_Your assignment_: Render every text line in the items below as a Markdown table with the columns Row and Text, giving each line a row number and dropping blank lines. Leave the pictures out of the table.

_Data provided_:
____________________

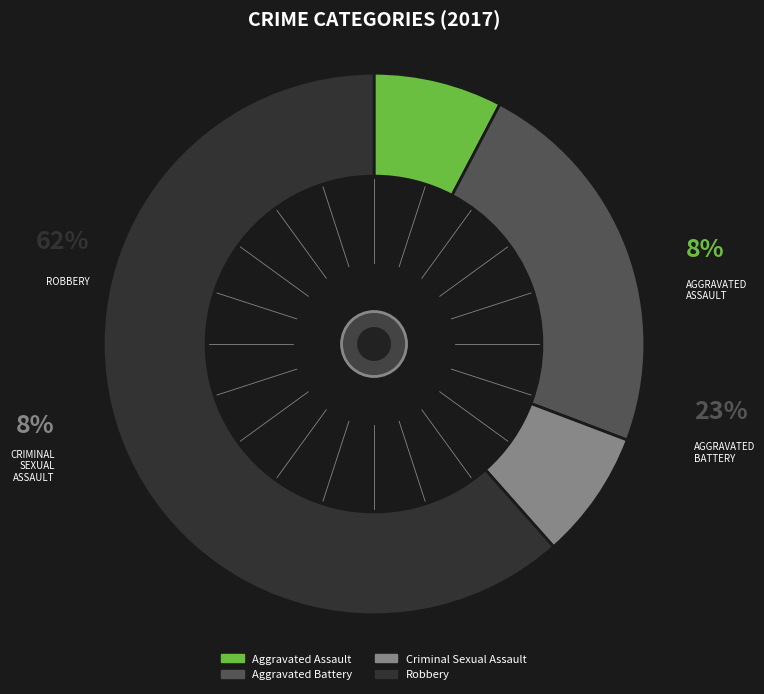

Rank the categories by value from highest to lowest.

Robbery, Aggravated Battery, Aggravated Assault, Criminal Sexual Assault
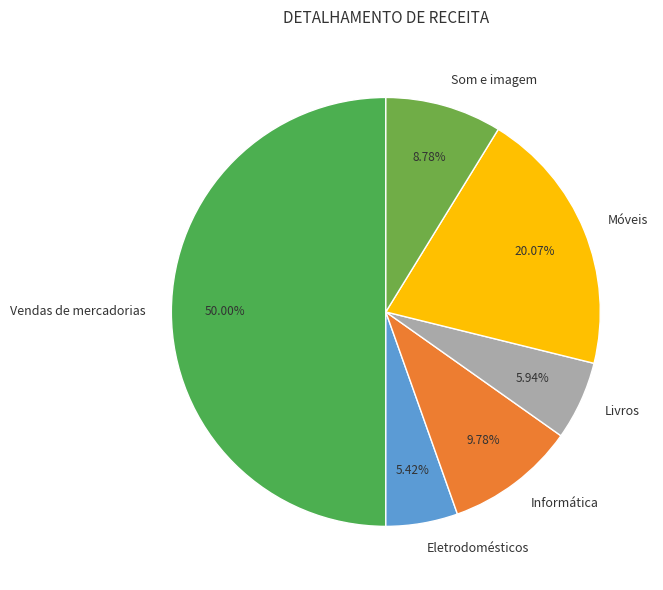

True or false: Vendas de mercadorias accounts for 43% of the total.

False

____________________

_Exercise response_:
| Row | Text |
|---|---|
| 1 | Rank the categories by value from highest to lowest. |
| 2 | Robbery, Aggravated Battery, Aggravated Assault, Criminal Sexual Assault |
| 3 | True or false: Vendas de mercadorias accounts for 43% of the total. |
| 4 | False |